··· Given passage ···

What is the alternative?
Having the appliances calculate uid/gid values from the objectSID, instead of requiring the (uidNumber, gidNumber, et. al.) attributes.
We have beaucoup (older) storage appliances that (lamentably) each have to run their own usermapper to map between Windows SIDs to UNIX UIDs. It's a pain to maintain all those usermappers on all those NAS heads. We're wanting to migrate them to use the Posix Attributes stored in AD (aka RFC 2307bis). The MS-provided schema extension. Same as sssd on the Linux servers use.
It depends on the sssd configuration. If you are using the AD provider, it defaults ldap_id_mapping to true, and thus ignores the uidNumber et. al. attributes in favor of mapping them from the objectSID automatically.
Per-NAS head usermappers seem ideal for a small env, where the AD admin doesn't want to extend the AD schema; not so much for a large env with beaucoup NAS heads.
YMMV, but our experience is the opposite: user/group creation is a tier-1 task, and the simpler we can make it, the better. Avoiding having to maintain (uidNumber, gidNumber, et. al.) attributes for every single AD user and group object that must be visible to AD-joined Linux hosts is a *huge* win.

···

● Exercise description
Repeat word for word everything in the ID-mapping discussion above, from "What is the" down to "et. al.) attributes.".

··· Data extract ···

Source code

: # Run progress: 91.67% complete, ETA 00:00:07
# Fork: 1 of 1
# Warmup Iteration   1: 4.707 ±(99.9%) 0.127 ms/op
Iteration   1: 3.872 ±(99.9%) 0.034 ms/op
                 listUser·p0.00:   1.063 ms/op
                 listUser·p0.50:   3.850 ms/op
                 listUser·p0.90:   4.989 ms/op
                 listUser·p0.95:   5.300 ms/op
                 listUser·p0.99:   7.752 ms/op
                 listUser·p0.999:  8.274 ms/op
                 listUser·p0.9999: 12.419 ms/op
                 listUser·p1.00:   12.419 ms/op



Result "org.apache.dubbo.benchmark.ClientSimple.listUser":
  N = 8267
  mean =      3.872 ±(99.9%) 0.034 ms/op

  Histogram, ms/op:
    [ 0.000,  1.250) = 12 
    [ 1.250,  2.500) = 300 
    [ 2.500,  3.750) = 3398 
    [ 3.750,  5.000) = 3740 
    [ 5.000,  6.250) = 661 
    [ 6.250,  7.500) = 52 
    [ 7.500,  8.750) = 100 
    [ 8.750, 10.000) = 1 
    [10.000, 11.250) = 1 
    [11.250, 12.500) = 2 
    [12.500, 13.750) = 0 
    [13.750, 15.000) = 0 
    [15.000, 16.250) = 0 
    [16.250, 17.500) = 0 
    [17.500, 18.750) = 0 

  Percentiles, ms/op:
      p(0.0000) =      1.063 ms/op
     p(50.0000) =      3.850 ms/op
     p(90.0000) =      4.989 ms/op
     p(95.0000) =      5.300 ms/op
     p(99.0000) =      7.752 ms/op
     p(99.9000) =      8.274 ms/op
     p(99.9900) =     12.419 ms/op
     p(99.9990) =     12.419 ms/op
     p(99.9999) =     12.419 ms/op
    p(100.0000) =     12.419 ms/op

···

● Output of the exercise
What is the alternative?
Having the appliances calculate uid/gid values from the objectSID, instead of requiring the (uidNumber, gidNumber, et. al.) attributes.